Decent-to-Upbeat Jobs Report
The September jobs report offered hopes for U.S. markets. U.S. job gains showed the highest increase in six months, and the unemployment rate fell to 4.1%. Meanwhile, employers are expected to have hired 120,000 workers in October, a slower pace than September's 254,000 new jobs, according to FactSet, as quoted on CBSNews. Recent hurricanes and the East Coast port strike probably had a drag on the jobs growth.
Escalating Geopolitical Tensions
Tensions in the Middle East escalated in early October following an Iranian missile attack on Israel, spurring demand for safe-haven assets as investors grew anxious about the potential expansion of the conflict. At the end of the month, Israeli airstrikes were launched in retaliation. Among the targets that Israel appears to have hurt are Iran’s favorite Russia-made S-300 air defense systems, according to U.S. and Israeli officials.
ETFs in Focus
Against this backdrop, below we highlight a few winning exchange-traded funds (ETFs) of the past one month (as of Oct. 31, 2024).
AdvisorShares Psychedelics ETF (PSIL) – Up 61.6%
Due to the reverse stock split, the ETF PSIL saw a huge gains in price. Additionally, Mind Medicine stock that takes about 14.43% of the fund jumped about 11% in October. Cybin stock, which takes about 10.19% of the fund gained 11.5%. The ETF invests in drug companies designed for mental health.
Valkyrie Bitcoin Miners ETF (WGMI) – Up 18.7%
Bitcoin prices surged to the level of $73,000 in the month. The cryptocurrency soared due to political benefits, mainstream acceptance, rising wealth effect, protection against inflation and the start of the Fed’s rate-cutting cycle (read: 5 Factors to Bet on Bitcoin ETFs).

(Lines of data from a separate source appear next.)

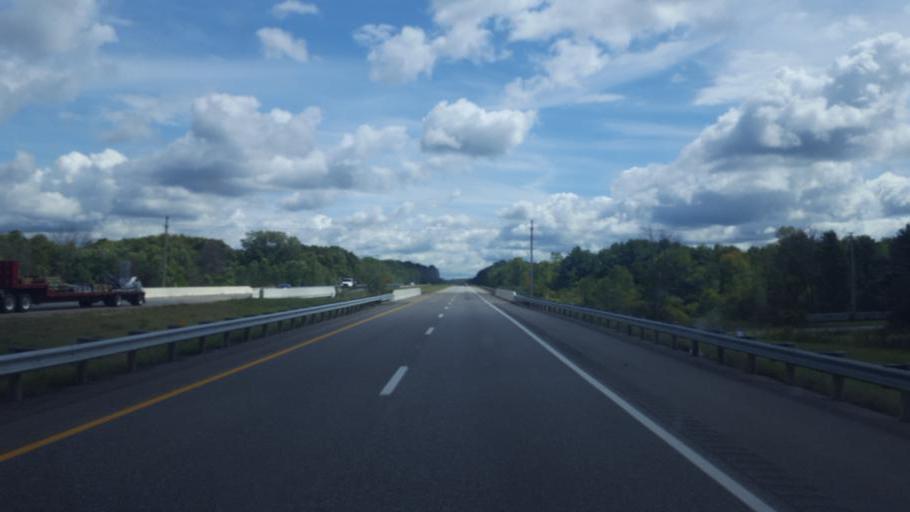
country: US
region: Ohio
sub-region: Geauga County
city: Bainbridge
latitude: 41.3838
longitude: -81.3096
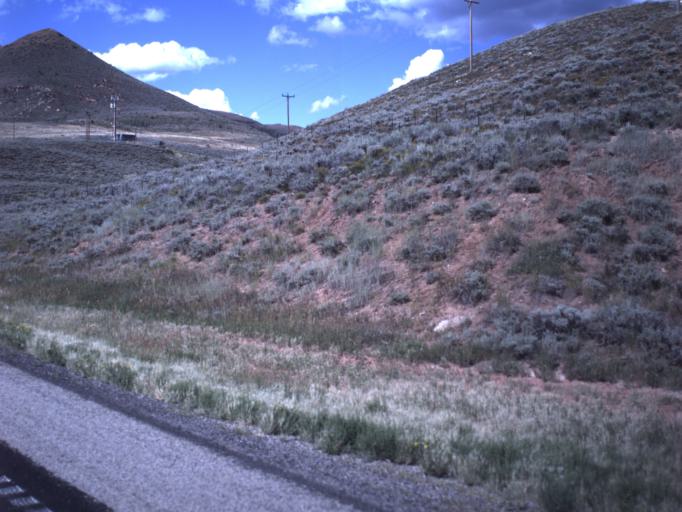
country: US
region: Utah
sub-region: Wasatch County
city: Heber
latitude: 40.2177
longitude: -111.1038
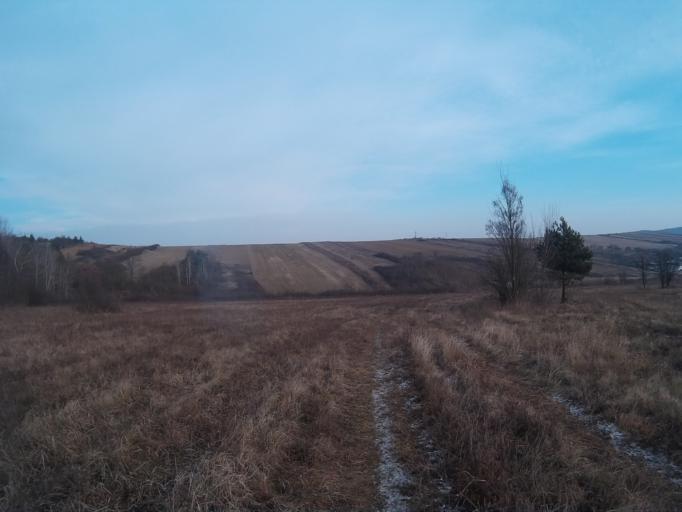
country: HU
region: Borsod-Abauj-Zemplen
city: Szendro
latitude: 48.4661
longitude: 20.8340
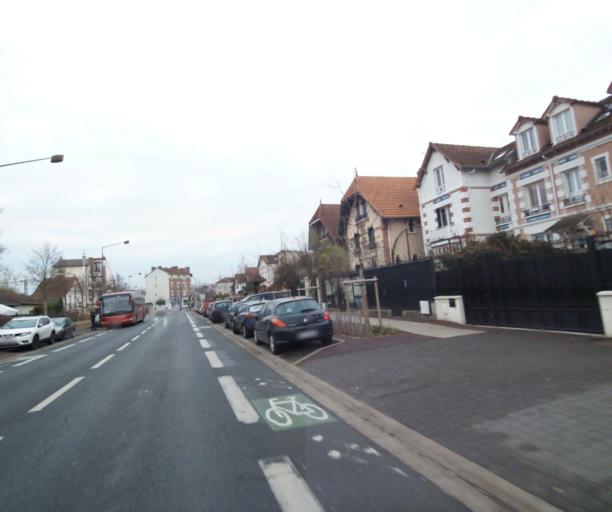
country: FR
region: Ile-de-France
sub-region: Departement des Hauts-de-Seine
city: Rueil-Malmaison
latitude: 48.8837
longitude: 2.1792
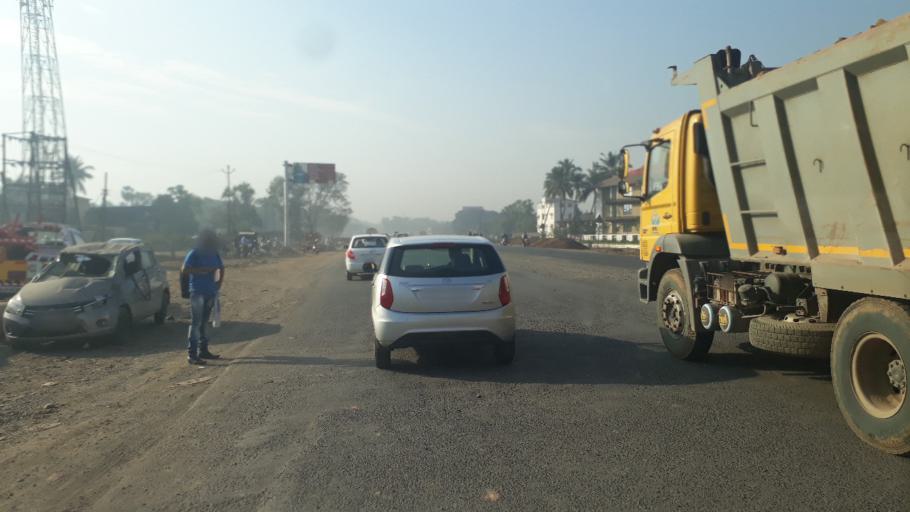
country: IN
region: Maharashtra
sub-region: Raigarh
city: Kalundri
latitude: 18.9676
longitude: 73.1319
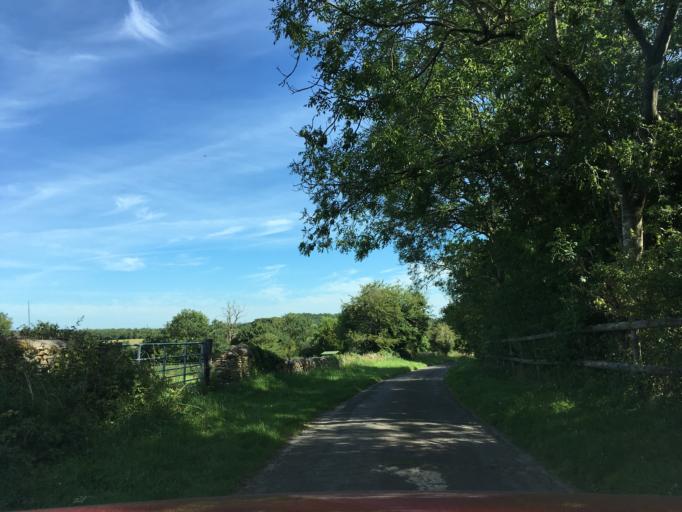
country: GB
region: England
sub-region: Wiltshire
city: Nettleton
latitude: 51.4859
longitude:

Simplify Interest Rate Hedge ETF (PFIX) – Up 20.9%
The benchmark U.S. treasury yields jumped to 4.29% on Oct. 30, 2024, from a 3.74% yield recorded at the start of the month. The annual inflation rate in the United States slowed for a sixth successive month to 2.4% in September 2024. This has lowered the chances of the next Fed rate cut in the near term, which in turn has boosted bond yields.
Range Nuclear Renaissance Index ETF (NUKZ) – Up 14.1%
The underlying Range Nuclear Renaissance Index tracks the performance of companies involved in the nuclear fuel and energy industry, particularly in the areas of advanced reactors; utilities; construction and services and fuel.
To keep up with the growing demand for artificial intelligence (AI) and address clean energy requirements, tech giants are turning to nuclear energy to power the energy-intensive data centers for training and operating the large-scale AI models used in today’s generative AI applications. This has boosted the demand for nuclear ETFs (read: Uranium ETFs Surge as Big Tech Powers Up With Nuclear Energy).
abrdn Physical Palladium Shares ETF (PALL) – Up 11.7%
The price of Palladium continued its upward trend in late October. It reached its highest level in more than 10 months. The U.S. government’s latest pledge to the G7 members to consider further ways to reduce Russian revenues in the metals space, including restrictions on Palladium exports, has probably boosted the price. The price increase is likely to have been aggravated by the covering of speculative short positions.